*Records to process*.

───

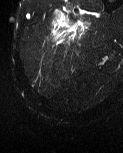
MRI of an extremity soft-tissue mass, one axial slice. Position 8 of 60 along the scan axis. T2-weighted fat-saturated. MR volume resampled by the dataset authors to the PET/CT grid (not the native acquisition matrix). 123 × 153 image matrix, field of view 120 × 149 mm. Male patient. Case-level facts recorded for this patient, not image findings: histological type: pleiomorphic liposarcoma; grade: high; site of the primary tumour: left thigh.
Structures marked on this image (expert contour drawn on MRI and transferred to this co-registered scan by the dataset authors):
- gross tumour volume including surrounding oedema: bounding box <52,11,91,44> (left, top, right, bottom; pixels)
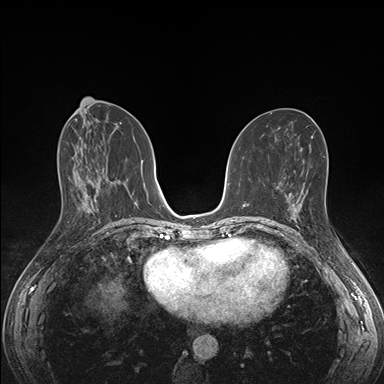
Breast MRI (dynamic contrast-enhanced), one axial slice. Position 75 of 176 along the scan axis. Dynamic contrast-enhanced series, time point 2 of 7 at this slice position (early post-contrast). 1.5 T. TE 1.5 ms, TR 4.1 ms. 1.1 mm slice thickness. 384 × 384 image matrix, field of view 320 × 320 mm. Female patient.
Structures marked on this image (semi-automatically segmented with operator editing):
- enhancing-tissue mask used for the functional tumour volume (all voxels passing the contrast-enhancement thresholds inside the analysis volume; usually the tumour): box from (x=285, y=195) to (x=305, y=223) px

───

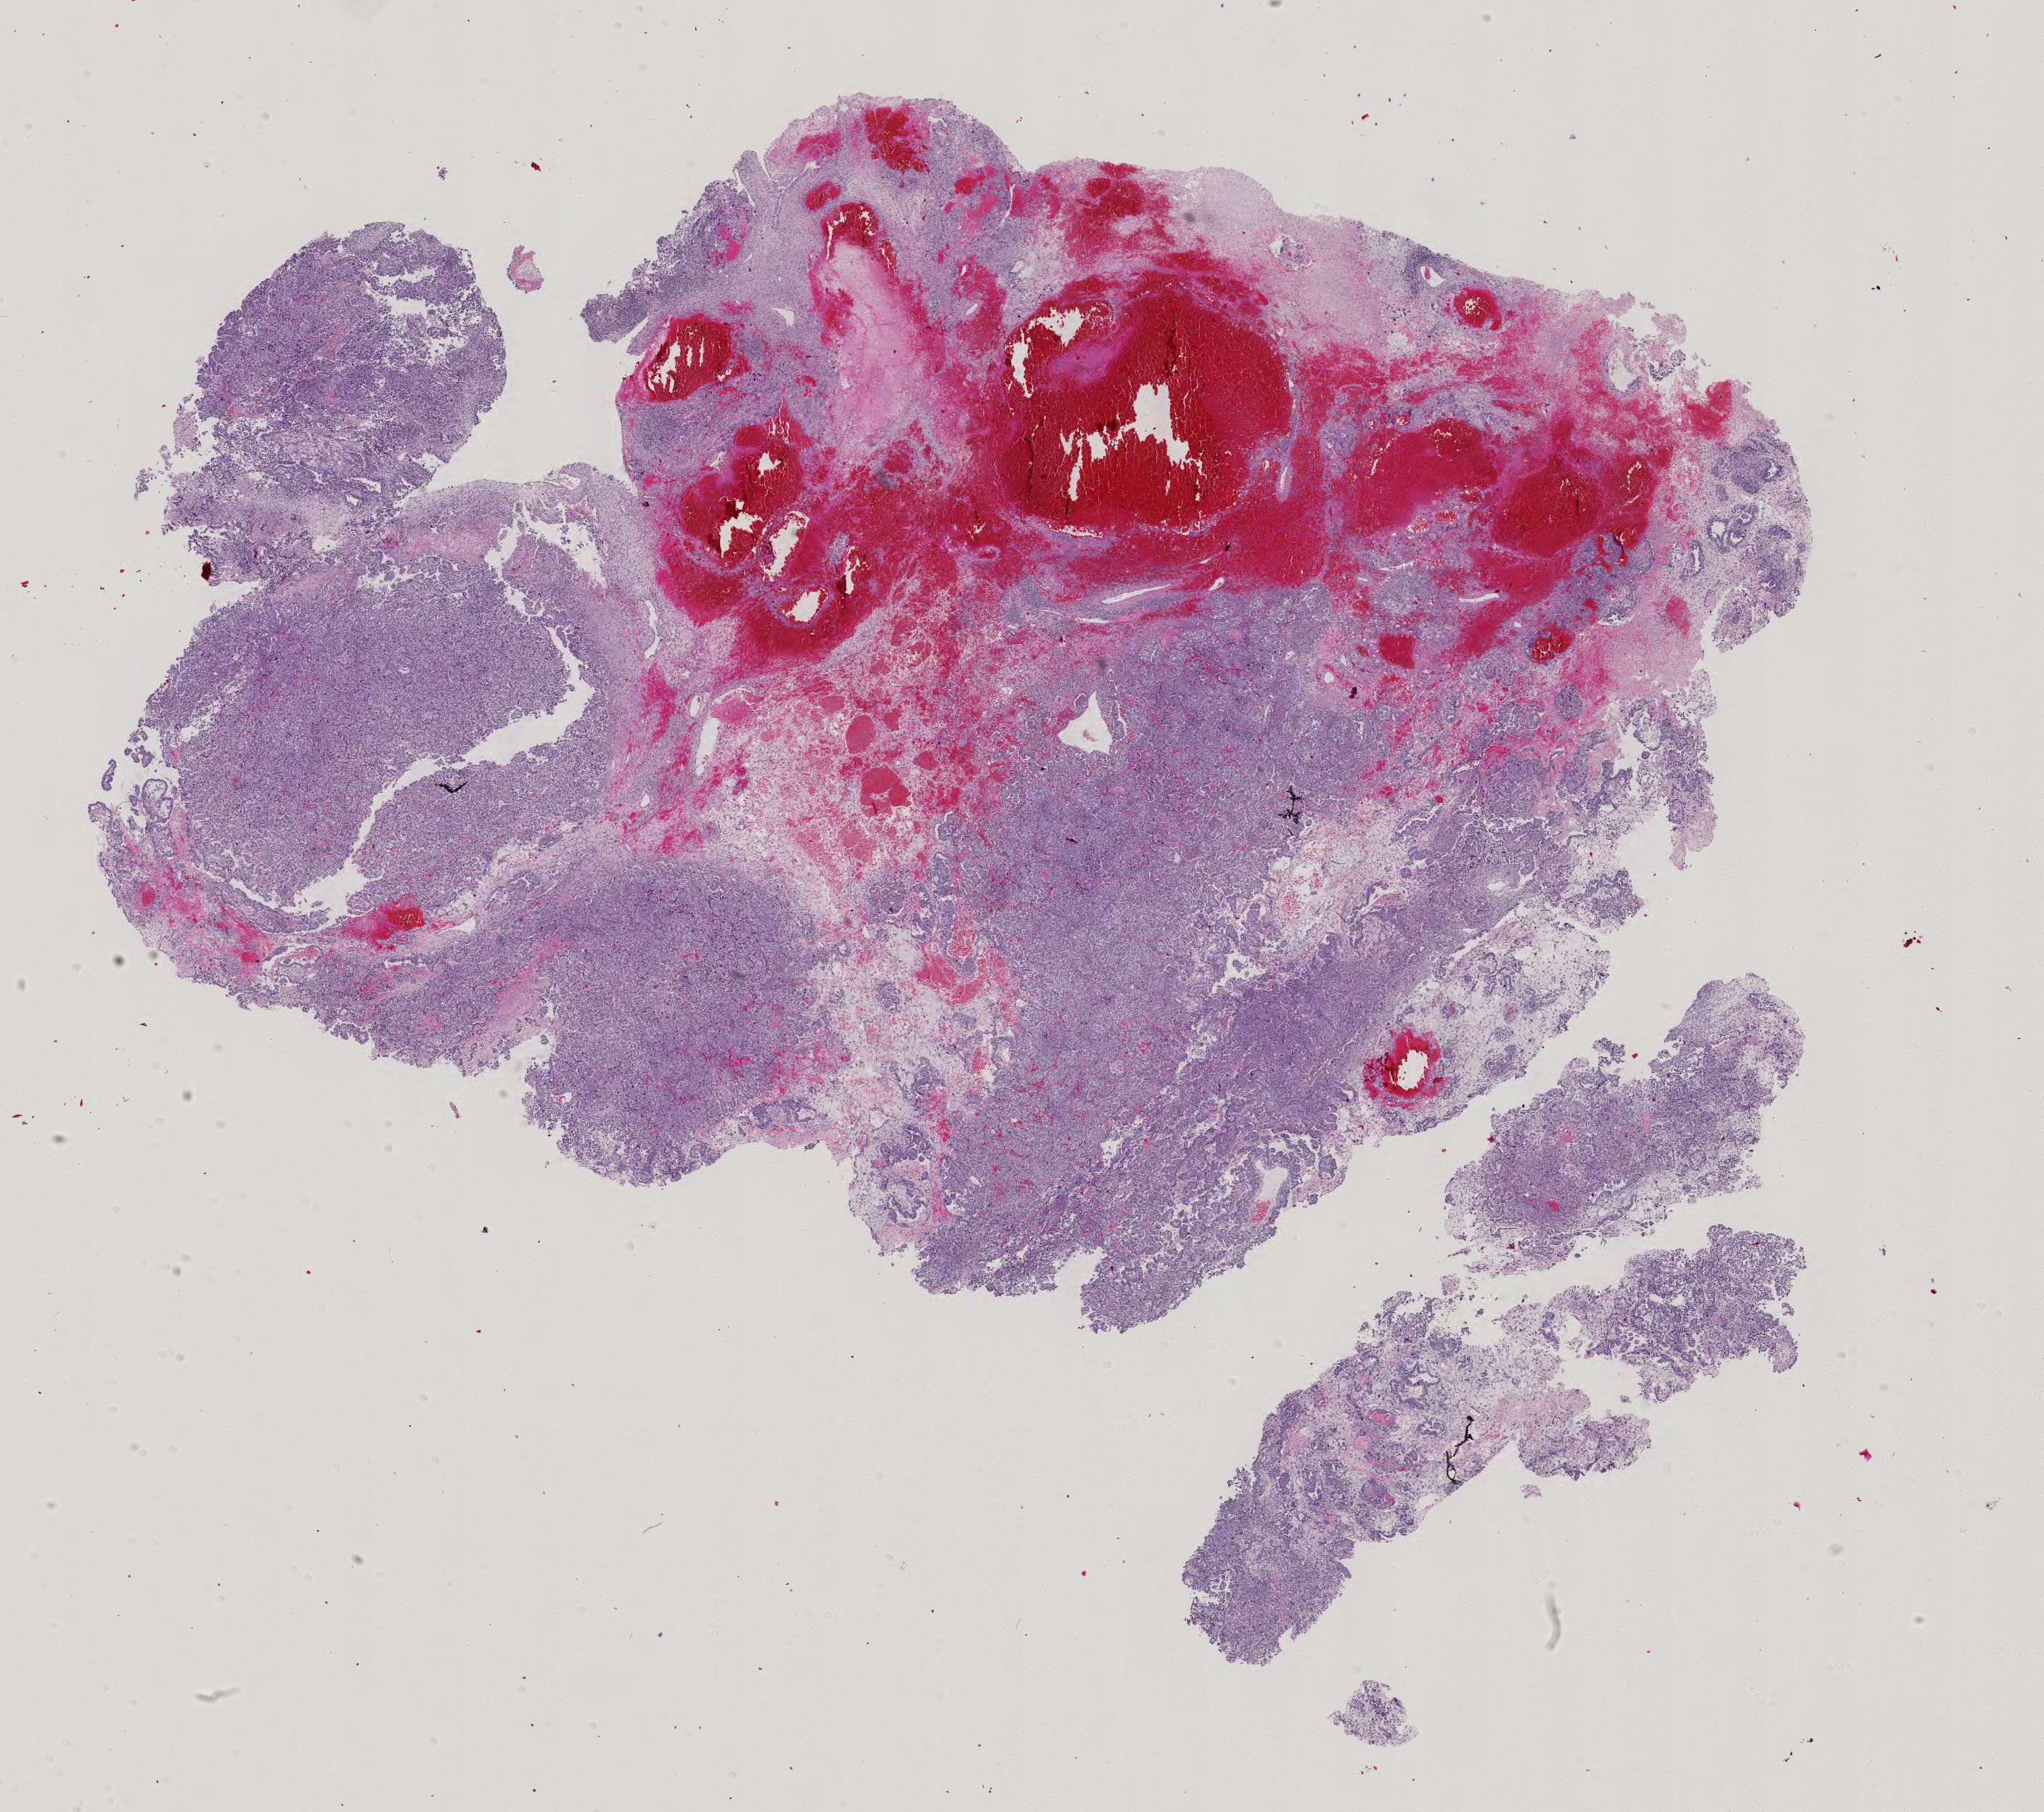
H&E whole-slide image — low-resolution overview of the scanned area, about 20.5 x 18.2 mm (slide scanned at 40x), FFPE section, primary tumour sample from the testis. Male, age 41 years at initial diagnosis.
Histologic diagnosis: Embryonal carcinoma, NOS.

───

*Exercise*. Look above for the line holding "H&E whole-slide image". Print it and every line after it, exactly, through the line holding "Histologic diagnosis: Embryonal".

*Output below*.
H&E whole-slide image — low-resolution overview of the scanned area, about 20.5 x 18.2 mm (slide scanned at 40x), FFPE section, primary tumour sample from the testis. Male, age 41 years at initial diagnosis.
Histologic diagnosis: Embryonal carcinoma, NOS.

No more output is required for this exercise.